Assigned task |
Collect every line in the items below that contains the string "global". Case counts.

Information supplied |
-- Opening Marker --

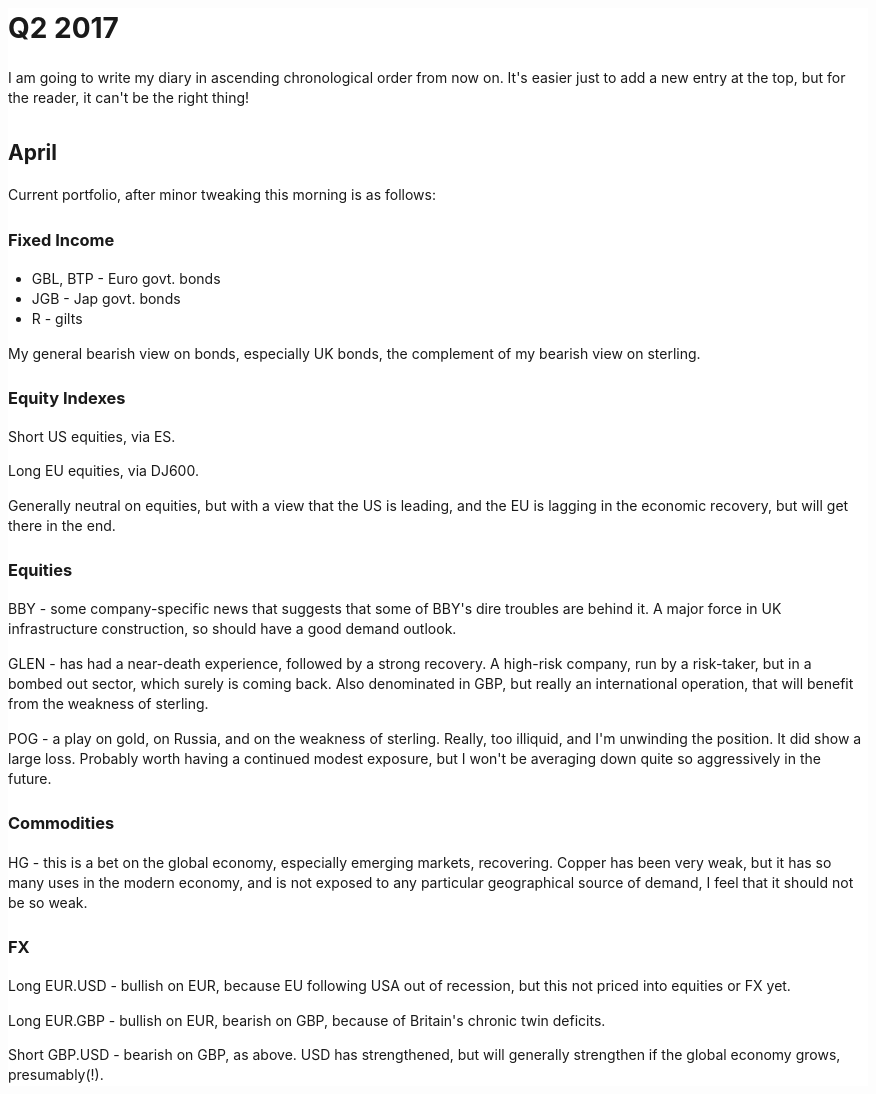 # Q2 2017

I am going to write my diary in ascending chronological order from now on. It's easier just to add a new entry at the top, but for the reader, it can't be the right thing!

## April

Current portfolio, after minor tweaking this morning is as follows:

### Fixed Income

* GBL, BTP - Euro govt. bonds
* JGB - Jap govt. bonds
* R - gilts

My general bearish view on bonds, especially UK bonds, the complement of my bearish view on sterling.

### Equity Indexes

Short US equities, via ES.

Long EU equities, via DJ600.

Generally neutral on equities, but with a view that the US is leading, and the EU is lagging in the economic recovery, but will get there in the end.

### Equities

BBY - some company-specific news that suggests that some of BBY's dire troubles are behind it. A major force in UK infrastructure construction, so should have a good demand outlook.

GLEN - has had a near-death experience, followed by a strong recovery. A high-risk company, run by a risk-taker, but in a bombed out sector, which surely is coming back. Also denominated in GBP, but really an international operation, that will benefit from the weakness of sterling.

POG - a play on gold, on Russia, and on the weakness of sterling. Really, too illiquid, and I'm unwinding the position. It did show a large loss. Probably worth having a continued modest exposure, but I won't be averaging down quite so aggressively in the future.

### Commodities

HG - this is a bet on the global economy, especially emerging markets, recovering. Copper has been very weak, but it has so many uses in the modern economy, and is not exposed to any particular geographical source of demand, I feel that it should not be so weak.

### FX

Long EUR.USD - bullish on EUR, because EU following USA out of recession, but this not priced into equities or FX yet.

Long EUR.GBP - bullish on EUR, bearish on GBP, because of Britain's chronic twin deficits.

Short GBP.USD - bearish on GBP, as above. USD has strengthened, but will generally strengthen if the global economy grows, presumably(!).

-- Closing Marker --

Exercise output |
HG - this is a bet on the global economy, especially emerging markets, recovering. Copper has been very weak, but it has so many uses in the modern economy, and is not exposed to any particular geographical source of demand, I feel that it should not be so weak.
Short GBP.USD - bearish on GBP, as above. USD has strengthened, but will generally strengthen if the global economy grows, presumably(!).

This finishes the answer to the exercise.